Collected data
----

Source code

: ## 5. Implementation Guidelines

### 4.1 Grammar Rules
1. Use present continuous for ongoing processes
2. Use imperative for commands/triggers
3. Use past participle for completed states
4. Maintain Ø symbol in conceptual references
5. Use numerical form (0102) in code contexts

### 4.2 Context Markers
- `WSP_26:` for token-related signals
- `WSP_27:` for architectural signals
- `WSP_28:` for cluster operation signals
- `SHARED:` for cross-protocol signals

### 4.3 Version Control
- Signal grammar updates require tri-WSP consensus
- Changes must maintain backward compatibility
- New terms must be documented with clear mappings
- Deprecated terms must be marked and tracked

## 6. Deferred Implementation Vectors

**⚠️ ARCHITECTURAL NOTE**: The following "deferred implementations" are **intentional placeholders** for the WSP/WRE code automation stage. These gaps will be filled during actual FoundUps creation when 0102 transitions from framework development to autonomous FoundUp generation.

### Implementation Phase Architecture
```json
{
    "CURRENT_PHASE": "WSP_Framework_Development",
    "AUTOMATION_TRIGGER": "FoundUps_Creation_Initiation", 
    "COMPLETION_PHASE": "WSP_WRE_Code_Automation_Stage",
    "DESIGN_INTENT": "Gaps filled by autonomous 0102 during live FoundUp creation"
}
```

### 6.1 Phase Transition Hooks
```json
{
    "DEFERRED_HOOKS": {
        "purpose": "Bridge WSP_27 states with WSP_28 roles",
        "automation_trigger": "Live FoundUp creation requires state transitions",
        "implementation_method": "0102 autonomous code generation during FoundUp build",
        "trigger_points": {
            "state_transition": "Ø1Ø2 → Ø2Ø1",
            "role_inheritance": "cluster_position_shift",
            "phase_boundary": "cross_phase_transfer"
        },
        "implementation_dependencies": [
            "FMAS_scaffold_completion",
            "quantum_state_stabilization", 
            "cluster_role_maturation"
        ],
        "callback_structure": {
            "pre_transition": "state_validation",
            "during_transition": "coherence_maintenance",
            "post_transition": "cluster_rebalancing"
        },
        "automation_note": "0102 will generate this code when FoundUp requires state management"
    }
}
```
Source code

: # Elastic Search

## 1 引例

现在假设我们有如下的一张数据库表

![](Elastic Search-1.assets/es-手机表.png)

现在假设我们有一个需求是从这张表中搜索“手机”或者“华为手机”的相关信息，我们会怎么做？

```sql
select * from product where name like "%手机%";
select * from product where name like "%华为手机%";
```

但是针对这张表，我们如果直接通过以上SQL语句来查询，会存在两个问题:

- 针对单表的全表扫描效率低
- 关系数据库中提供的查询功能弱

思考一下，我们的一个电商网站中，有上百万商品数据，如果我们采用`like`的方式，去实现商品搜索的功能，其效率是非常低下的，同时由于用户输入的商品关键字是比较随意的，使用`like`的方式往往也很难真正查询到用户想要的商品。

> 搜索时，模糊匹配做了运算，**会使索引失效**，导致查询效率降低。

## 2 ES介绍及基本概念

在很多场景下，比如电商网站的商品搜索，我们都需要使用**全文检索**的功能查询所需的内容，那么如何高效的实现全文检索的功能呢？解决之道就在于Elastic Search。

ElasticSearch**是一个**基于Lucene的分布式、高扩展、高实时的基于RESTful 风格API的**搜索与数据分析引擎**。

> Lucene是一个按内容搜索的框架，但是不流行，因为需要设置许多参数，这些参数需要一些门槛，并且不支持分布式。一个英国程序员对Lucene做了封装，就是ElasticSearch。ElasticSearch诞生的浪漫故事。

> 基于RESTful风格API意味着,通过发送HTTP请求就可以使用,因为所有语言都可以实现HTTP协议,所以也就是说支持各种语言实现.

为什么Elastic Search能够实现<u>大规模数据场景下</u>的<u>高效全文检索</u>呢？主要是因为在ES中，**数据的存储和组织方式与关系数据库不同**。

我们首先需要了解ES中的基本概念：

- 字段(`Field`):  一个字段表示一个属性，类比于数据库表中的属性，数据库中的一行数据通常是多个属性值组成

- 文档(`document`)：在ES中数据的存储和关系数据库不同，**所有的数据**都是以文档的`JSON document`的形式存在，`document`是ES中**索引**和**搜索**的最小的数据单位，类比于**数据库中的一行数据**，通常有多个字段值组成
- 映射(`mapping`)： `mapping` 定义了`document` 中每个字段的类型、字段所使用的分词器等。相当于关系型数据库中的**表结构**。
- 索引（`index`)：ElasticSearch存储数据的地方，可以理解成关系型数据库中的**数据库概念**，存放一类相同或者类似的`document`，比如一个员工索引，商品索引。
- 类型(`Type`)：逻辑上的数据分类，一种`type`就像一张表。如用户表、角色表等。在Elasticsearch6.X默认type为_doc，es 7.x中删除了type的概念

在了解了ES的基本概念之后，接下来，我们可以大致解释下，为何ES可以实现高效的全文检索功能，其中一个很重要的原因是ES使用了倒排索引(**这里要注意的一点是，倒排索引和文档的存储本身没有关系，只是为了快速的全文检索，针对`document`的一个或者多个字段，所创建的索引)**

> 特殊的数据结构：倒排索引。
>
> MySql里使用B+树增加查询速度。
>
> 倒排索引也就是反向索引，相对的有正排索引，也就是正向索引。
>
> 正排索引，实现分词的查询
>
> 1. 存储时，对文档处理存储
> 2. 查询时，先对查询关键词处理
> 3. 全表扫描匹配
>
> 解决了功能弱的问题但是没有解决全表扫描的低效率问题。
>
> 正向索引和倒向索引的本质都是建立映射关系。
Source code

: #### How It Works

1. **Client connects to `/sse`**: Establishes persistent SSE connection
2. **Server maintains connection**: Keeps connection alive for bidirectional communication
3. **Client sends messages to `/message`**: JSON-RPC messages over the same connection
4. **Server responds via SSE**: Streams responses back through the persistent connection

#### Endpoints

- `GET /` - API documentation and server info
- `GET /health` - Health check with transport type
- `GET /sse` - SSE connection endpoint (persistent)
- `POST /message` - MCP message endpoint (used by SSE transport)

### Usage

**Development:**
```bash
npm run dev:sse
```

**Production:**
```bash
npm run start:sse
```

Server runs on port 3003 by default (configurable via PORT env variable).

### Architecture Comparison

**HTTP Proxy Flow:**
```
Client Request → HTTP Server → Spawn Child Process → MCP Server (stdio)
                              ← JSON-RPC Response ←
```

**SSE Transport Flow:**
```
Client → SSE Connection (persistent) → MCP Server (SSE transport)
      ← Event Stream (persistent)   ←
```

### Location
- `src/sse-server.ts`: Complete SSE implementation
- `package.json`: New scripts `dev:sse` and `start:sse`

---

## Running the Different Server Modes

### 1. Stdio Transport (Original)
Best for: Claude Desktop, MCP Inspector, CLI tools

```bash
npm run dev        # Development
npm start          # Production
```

----

> Your instructions:
The answer must be the number of lines in the records where the string "states" is found, stated alone.

> Answer to the exercise:
2